> [Aufgabenstellung]
• a. Welche drei Berufsgruppen nennt der Text über das Start-up Uncap in seiner Eingangsfrage? Zähle sie auf.
• b. Führe den Text über Franziska Reh und ihr Start-up Uncap im Anschluss an seinen letzten Satz weiter.

> [Lesetext]
..........
Lernen, helfen, optimieren

Was haben Filmproduzenten, Bananen-Bauern oder Kaffee-Hersteller miteinander gemein? Gar nichts, außer sie sind aus Afrika und werden von einem Unternehmen unterstützt, das das Ungewöhnliche schon im Namen trägt: Unconventional Capital, kurz, Uncap – so heißt das Finanztechnologie-Start-up von Franziska Reh.

Reh, 33, ist gelernte Bankerin, hat auch in der Beratung gearbeitet, und hat sich aus völlig rationalen Gründen für Afrika entschieden, wie sie sagt: “Hier gibt es den größten Hebel, das mittlere Alter liegt bei 19, und fast jeder zweite Studienabgänger hier gründet ein Unternehmen.” In Afrika gebe es gute Gründer, sagt Reh, “es lohnt sich, hier zu investieren.” Und es gibt einen riesigen Bedarf für Kapitalgeber: Als Uncap – damals noch völlig unbekannt – erstmals sein Angebot ins Netz stellte, erhielt man binnen zwei Wochen 220 Bewerbungen.
..........
> [Bereitgestellte Datensätze]
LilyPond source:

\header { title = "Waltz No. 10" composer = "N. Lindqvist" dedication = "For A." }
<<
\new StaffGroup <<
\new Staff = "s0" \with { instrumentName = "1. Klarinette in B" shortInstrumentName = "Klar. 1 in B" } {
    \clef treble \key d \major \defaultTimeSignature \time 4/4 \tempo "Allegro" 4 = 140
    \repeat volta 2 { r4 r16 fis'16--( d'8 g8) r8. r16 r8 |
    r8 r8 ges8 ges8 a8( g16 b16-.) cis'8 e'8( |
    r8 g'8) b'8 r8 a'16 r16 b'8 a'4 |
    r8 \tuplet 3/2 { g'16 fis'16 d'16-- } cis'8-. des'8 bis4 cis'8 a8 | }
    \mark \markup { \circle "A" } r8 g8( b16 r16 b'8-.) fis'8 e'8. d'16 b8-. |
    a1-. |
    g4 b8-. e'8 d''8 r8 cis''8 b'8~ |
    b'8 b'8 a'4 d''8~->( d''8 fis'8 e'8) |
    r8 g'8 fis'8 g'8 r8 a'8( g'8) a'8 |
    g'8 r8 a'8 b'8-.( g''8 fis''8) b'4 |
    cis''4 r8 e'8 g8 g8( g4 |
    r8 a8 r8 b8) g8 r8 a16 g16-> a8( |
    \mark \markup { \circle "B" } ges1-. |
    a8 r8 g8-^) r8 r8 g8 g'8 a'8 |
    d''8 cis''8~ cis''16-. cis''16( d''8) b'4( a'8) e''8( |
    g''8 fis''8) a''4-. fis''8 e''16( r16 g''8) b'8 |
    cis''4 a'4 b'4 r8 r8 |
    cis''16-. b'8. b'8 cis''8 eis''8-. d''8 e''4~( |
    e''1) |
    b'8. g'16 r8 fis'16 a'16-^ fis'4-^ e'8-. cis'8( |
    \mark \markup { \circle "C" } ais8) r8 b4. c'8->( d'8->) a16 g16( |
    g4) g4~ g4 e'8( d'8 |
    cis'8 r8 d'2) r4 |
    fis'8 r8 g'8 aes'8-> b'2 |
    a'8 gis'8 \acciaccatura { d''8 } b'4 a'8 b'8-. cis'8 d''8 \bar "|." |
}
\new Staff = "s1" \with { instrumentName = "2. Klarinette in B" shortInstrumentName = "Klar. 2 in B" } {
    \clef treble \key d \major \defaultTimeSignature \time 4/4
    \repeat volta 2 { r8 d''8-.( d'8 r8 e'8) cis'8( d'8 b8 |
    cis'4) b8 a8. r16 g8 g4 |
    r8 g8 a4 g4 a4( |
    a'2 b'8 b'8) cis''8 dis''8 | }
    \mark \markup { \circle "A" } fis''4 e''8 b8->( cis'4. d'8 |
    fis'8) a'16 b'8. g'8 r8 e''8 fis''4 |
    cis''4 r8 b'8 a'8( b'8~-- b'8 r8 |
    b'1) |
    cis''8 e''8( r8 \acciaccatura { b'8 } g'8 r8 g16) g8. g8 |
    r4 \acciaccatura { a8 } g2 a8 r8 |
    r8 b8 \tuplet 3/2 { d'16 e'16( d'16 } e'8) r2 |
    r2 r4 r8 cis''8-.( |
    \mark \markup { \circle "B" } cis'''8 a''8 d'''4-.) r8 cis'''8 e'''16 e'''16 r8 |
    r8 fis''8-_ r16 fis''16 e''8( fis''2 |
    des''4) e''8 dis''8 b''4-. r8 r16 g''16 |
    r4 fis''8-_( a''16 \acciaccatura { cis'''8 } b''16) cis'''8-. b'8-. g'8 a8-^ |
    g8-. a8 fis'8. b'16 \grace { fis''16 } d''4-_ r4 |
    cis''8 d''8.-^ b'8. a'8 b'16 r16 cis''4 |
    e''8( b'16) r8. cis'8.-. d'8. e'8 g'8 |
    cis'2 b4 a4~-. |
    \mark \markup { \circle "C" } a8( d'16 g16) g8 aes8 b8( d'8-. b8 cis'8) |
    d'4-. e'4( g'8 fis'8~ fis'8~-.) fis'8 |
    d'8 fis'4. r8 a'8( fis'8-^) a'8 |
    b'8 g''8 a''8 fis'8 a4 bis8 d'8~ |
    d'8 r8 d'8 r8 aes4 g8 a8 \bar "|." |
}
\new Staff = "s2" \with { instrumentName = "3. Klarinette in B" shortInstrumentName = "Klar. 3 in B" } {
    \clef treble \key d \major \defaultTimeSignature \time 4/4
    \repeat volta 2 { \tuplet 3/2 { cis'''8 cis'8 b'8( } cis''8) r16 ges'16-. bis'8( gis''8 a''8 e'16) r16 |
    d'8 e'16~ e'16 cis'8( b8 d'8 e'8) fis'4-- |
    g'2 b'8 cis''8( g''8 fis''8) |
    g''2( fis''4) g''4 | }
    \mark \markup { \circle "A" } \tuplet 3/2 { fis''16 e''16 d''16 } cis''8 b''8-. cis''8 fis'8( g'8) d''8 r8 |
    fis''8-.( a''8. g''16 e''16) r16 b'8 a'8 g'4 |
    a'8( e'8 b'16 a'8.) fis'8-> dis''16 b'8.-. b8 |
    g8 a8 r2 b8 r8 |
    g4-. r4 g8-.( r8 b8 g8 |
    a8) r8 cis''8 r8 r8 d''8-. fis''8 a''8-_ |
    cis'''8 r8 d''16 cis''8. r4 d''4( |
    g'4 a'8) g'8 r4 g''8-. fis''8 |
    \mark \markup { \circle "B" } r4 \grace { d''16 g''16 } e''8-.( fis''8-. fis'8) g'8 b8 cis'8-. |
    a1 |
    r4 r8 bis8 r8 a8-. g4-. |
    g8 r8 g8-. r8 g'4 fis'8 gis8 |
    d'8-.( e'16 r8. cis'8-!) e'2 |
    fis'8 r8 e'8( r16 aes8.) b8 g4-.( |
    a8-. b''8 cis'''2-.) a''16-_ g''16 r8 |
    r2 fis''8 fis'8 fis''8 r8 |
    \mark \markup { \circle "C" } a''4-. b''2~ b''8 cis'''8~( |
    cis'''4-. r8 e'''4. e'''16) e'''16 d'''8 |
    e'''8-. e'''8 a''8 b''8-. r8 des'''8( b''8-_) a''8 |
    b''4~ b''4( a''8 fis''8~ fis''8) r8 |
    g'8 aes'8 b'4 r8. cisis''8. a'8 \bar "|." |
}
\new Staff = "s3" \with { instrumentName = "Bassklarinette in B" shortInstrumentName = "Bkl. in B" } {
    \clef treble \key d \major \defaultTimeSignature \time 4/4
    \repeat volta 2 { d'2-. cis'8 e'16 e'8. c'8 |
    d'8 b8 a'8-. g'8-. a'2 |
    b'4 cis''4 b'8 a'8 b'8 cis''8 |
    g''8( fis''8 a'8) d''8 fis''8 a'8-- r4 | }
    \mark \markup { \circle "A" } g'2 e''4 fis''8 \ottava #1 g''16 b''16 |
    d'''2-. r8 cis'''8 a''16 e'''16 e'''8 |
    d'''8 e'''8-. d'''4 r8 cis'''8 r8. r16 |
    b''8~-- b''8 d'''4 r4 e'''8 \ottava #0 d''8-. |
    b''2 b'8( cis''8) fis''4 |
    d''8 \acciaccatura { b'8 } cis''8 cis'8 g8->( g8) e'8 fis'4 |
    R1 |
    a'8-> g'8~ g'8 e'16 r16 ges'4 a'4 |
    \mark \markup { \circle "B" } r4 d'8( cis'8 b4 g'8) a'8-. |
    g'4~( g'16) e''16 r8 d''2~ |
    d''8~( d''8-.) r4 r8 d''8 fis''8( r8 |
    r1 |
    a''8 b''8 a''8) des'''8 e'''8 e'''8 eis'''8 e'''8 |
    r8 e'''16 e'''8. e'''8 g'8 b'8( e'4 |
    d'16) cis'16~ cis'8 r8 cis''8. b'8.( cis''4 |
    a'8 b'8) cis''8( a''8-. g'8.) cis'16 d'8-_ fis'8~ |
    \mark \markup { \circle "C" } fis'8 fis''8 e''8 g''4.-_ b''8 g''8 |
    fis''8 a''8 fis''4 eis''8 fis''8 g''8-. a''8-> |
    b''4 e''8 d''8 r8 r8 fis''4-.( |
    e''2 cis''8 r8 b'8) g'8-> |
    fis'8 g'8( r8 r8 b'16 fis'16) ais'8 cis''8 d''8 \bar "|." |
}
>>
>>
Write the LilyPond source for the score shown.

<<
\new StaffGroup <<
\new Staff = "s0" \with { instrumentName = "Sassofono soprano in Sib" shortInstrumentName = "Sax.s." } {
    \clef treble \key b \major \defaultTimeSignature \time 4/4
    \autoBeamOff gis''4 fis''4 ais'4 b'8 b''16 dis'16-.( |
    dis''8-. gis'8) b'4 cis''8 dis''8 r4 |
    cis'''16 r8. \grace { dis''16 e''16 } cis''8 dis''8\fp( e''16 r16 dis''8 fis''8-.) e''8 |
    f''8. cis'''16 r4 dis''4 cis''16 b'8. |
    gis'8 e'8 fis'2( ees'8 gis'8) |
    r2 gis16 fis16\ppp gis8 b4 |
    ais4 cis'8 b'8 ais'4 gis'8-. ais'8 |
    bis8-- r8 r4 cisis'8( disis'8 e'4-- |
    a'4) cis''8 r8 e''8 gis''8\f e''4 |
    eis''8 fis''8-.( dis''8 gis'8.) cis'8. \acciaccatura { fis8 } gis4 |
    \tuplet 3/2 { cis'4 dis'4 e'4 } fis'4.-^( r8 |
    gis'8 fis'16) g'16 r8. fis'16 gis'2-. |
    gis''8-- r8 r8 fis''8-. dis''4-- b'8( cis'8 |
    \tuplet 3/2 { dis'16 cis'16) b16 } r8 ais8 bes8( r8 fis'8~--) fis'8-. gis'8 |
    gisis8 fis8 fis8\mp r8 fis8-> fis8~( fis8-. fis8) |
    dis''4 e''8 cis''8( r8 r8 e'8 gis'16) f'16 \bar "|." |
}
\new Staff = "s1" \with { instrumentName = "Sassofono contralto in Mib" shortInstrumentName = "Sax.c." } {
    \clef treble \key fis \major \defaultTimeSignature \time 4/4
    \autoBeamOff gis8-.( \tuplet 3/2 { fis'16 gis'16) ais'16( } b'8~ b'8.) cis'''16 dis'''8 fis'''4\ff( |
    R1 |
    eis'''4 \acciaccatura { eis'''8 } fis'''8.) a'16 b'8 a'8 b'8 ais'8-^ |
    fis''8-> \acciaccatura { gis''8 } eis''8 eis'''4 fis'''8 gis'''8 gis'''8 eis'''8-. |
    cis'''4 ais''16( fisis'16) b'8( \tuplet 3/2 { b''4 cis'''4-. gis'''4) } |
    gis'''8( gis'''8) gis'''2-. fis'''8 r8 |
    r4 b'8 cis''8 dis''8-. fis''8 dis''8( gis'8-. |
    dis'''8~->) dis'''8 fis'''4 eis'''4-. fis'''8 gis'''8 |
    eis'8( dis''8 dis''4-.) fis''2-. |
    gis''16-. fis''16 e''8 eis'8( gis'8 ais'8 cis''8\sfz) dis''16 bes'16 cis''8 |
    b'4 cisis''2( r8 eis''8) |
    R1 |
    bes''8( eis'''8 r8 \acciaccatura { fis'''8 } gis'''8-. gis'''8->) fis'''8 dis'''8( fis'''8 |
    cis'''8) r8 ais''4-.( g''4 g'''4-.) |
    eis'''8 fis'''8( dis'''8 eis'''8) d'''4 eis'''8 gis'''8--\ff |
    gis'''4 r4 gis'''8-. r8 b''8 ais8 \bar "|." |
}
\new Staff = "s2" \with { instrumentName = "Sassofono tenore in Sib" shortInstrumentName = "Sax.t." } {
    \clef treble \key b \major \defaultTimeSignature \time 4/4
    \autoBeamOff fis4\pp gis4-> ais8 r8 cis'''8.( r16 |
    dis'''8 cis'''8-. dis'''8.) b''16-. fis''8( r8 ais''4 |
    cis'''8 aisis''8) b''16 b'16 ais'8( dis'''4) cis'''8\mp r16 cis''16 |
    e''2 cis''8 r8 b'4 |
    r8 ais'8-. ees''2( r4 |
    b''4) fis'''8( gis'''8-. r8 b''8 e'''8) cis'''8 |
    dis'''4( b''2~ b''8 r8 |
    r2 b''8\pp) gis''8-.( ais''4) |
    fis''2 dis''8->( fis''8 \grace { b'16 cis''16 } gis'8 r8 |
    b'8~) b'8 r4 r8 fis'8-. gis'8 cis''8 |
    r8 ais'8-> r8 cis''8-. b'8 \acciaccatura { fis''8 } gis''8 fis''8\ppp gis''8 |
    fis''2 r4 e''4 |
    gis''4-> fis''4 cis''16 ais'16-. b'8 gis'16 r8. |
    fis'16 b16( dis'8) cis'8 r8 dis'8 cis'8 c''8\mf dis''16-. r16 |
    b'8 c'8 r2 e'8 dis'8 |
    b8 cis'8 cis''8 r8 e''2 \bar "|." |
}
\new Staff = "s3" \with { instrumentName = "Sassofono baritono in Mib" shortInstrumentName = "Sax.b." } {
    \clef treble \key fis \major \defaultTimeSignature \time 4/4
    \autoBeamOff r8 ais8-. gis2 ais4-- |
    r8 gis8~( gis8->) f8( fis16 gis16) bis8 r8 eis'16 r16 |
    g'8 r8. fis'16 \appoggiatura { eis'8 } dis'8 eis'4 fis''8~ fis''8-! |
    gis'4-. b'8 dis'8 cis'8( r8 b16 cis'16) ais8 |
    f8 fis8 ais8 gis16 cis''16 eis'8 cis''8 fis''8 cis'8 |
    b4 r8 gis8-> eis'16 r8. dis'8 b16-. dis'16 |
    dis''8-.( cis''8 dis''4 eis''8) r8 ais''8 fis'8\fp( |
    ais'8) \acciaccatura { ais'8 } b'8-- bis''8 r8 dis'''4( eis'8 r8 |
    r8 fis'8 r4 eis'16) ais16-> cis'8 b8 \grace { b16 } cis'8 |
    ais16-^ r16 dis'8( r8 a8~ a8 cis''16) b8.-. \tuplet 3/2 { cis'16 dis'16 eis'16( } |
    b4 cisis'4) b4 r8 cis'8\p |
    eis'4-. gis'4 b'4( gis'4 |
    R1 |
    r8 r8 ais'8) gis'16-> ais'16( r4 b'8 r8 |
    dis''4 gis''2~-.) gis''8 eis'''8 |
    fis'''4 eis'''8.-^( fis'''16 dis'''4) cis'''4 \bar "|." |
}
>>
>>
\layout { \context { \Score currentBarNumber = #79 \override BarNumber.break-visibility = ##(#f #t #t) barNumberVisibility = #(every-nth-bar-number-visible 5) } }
..........
> [Antworten im Einzelnen]
• a. Filmproduzenten, Bananen-Bauern, Kaffee-Hersteller

• b.
Mittlerweile sucht ein Algorithmus vielversprechende Aspiranten heraus und macht ihnen automatisiert ein Angebot – das ist das Technische an Rehs Firma, die ausschließlich lokale Gründungen unterstützt, keine von ausgewanderten Afrikanern. Man sei zwar ein kommerzielles Unternehmen und wolle Geld verdienen. Aber da in Afrika lokale Gründungen gefördert würden, entstünden dort auch Chancen und Arbeitsplätze.